A decision tree is a tool of decision-making aid and to the Exploration of data. It makes it possible to model simply, graphically and quickly a more or less complex measured phenomenon. Its legibility, its speed of execution and the little of assumptions necessary a priori explain its current popularity.

Introduction

In the field of the decision-making aid (Data-processing decisional and Datawarehouse) and dated mining, some algorithms produce decision trees , used to divide a population of individuals (customers for example) in homogeneous groups, according to a whole of discriminating variables (the age, the socioprofessional category,…) according to a laid down and known objective (turnovers, answer to a mailing,…). For this reason, this technique belongs to the methods of Apprentissage supervised. It is a question of predicting with the most possible precision the values taken by the variable to predict (objective, target, variable variable of interest, attribute classifies, variable of exit,…) starting from a whole of descriptors (variable predictive, variable discriminating, variables of entries,…).

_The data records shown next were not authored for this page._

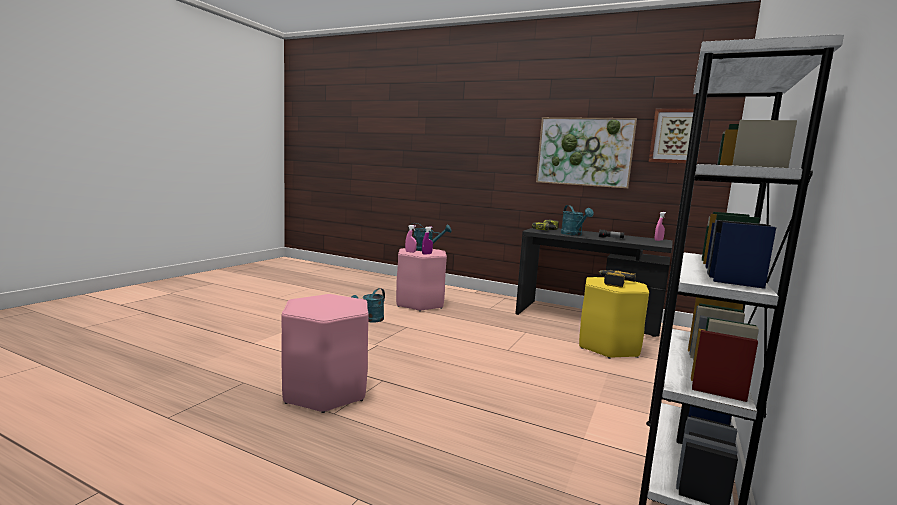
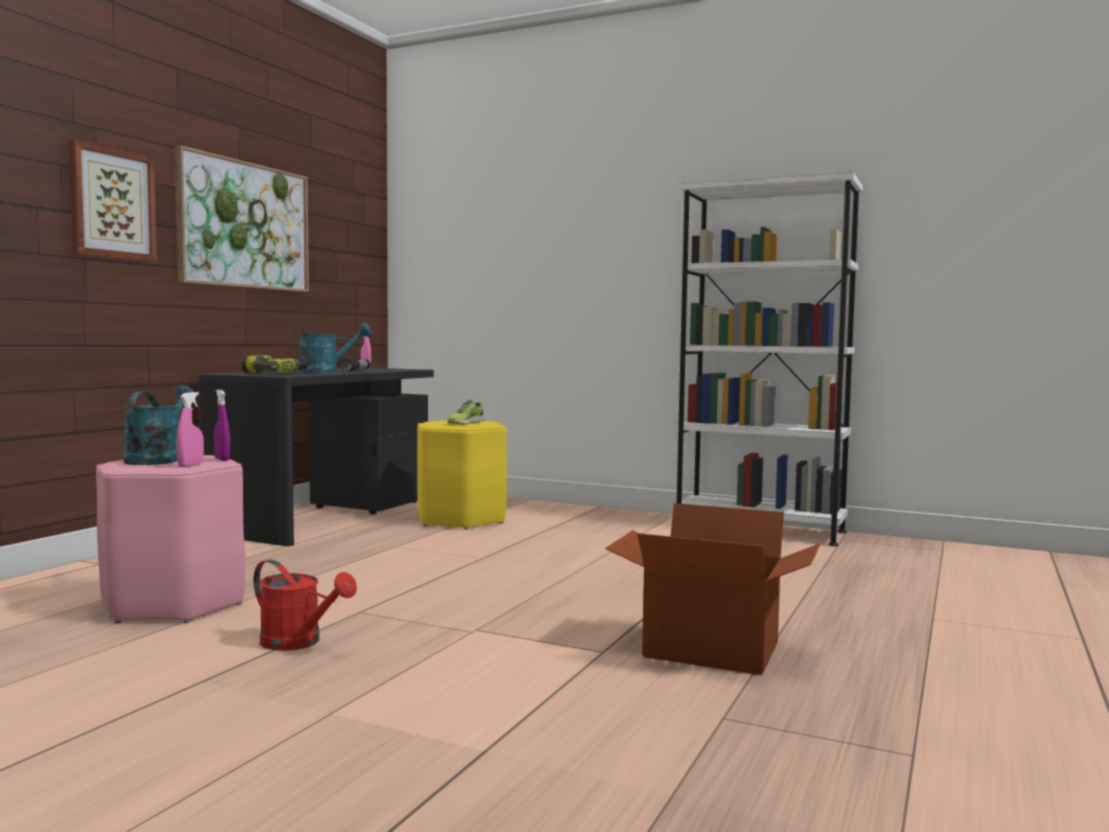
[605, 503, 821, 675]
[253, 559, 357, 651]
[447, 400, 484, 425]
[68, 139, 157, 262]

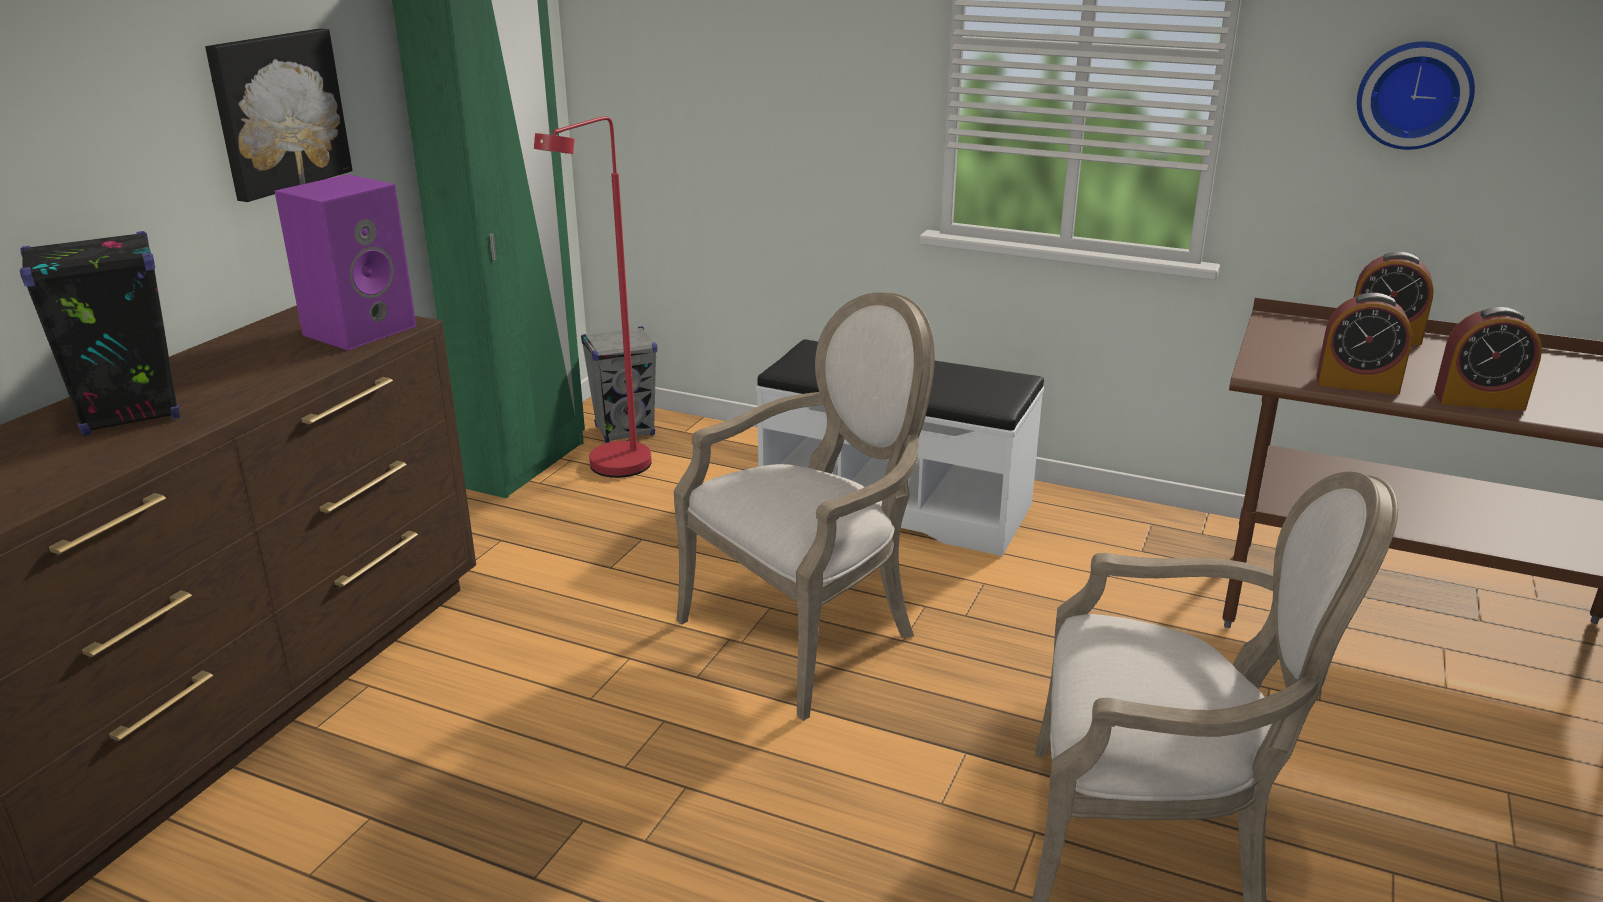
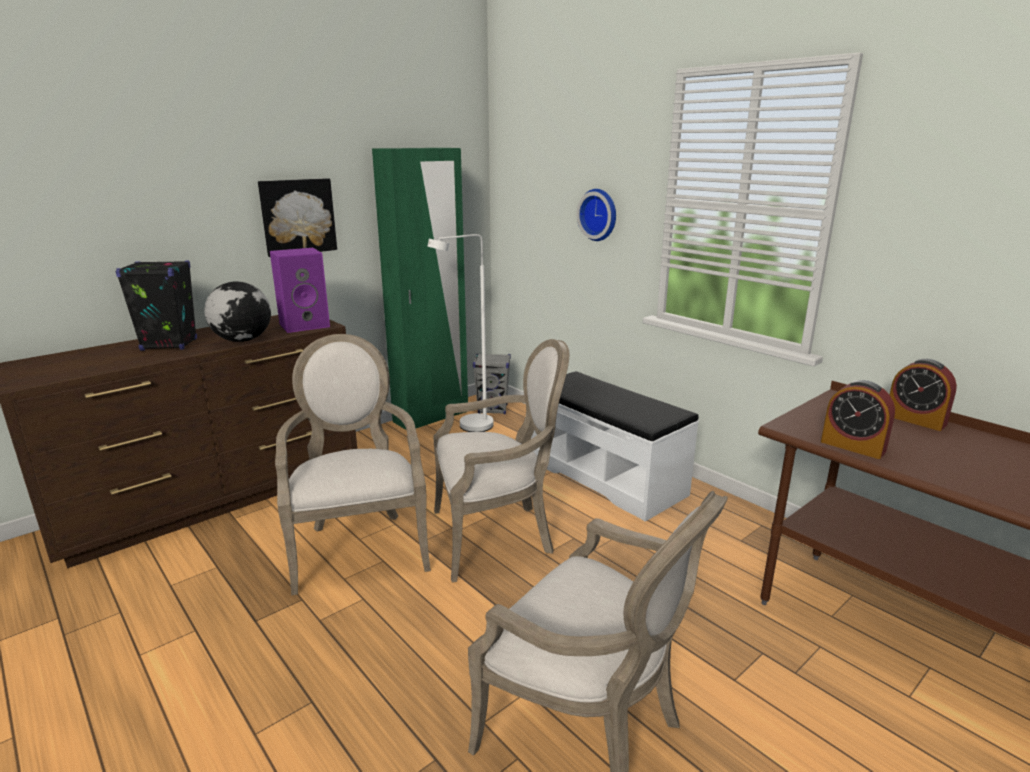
[427, 234, 493, 432]
[576, 189, 616, 241]
[1434, 307, 1542, 411] (first image)
[204, 281, 271, 342]
[275, 334, 431, 595]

This technique is popular as much in statistics than in machine learning. Its success resides mainly at its characteristics:

  • legibility of the model of prediction, the decision tree, provided. This characteristic is very important, because the work of the analyst also consists in rendering comprehensible its results in order to carry the adhesion of the decision makers.
  • capacity automatically to select the discriminating variables in a data file containing a very great number of potentially interesting variables. In this direction, a decision tree constitutes a privileged exploratory technique to apprehend large data files.
But

Didactic example

For better apprehending the induction of the decision trees, we will take again an example described in the work of Quinlan (1993). It is a question of predicting the behavior of sportsmen (To play; variable to be predicted) according to data weather (Sunning, Temperature, Moisture, Wind; predictive variables).

The algorithm of training seeks to produce groups of individuals most homogeneous possible from the point of view of the variable to be predicted starting from the variables of weather. Partitioning is described using a decision tree.

On each top of the tree is described the distribution of the variable to predict. In the case of the first top, the root of the tree, we note that there are 14 observations in our file, 9 of them decided to play (To play = yes), 5 decided the opposite (To play = not).

This first top is segmented using the variable Ensoleillement, 3 sub-groups were produced. The first groups on the left (Sunning = Sun) comprises 5 observations, 2 of them correspond To play = yes, 3 To play = not.

Each top is thus repeatedly treated until one obtains from the sufficiently homogeneous groups. They correspond to the sheets of the tree, of the tops which are not segmented any more.

The reading of a decision tree is very intuitive, it is what makes its success. The tree can be translated into base of rules without losses of information. If one considers the sheet on the left, we can easily read the rule of following assignment: “ If sunning = sun and moisture < 77.5% then to play = yes”.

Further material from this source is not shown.